[Opening Data provided section]

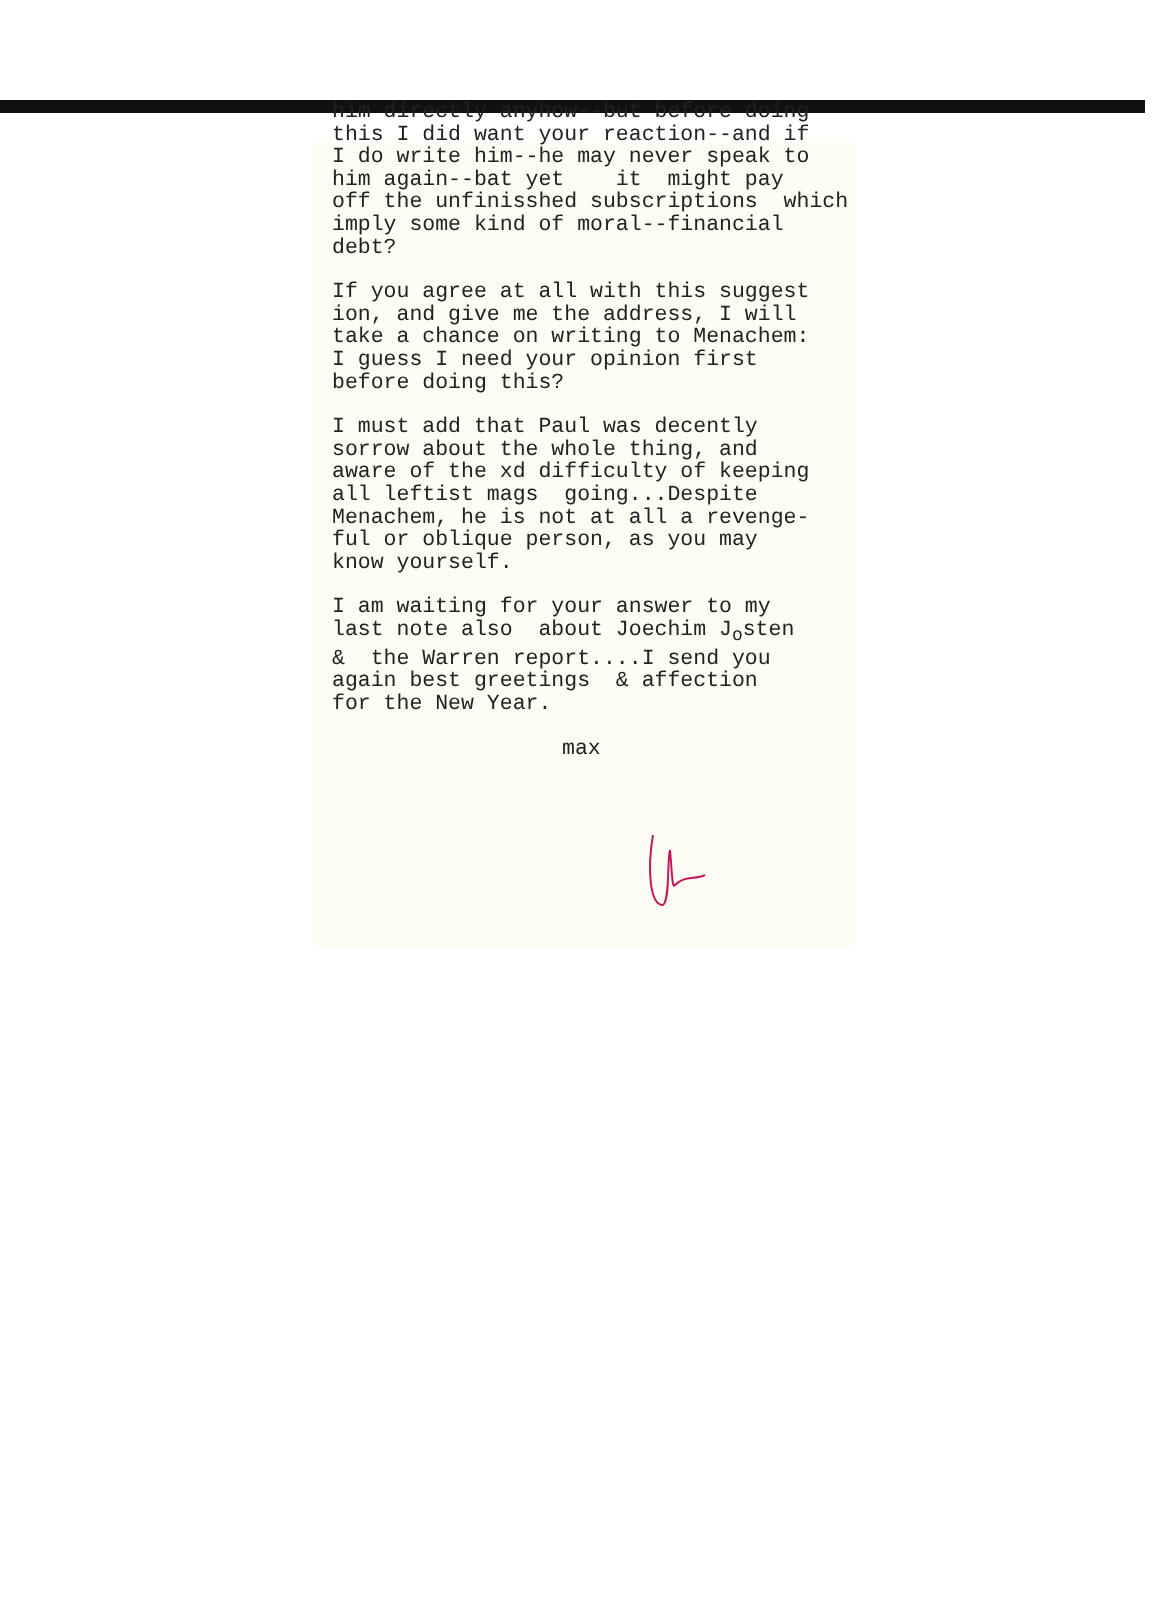him directly anyhow--but before doing this I did want your reaction--and if I do write him--he may never speak to him again--bat yet it might pay off the unfinisshed subscriptions which imply some kind of moral--financial debt?
If you agree at all with this suggest ion, and give me the address, I will take a chance on writing to Menachem: I guess I need your opinion first before doing this?
I must add that Paul was decently sorrow about the whole thing, and aware of the xd difficulty of keeping all leftist mags going...Despite Menachem, he is not at all a revenge- ful or oblique person, as you may know yourself.
I am waiting for your answer to my last note also about Joechim J<sub>o</sub>sten & the Warren report....I send you again best greetings & affection for the New Year.
max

[Closing Data provided section]

Retype the listing above exactly, pictures excluded.

him directly anyhow--but before doing this I did want your reaction--and if I do write him--he may never speak to him again--bat yet it might pay off the unfinisshed subscriptions which imply some kind of moral--financial debt?
If you agree at all with this suggest ion, and give me the address, I will take a chance on writing to Menachem: I guess I need your opinion first before doing this?
I must add that Paul was decently sorrow about the whole thing, and aware of the xd difficulty of keeping all leftist mags going...Despite Menachem, he is not at all a revenge- ful or oblique person, as you may know yourself.
I am waiting for your answer to my last note also about Joechim J<sub>o</sub>sten & the Warren report....I send you again best greetings & affection for the New Year.
max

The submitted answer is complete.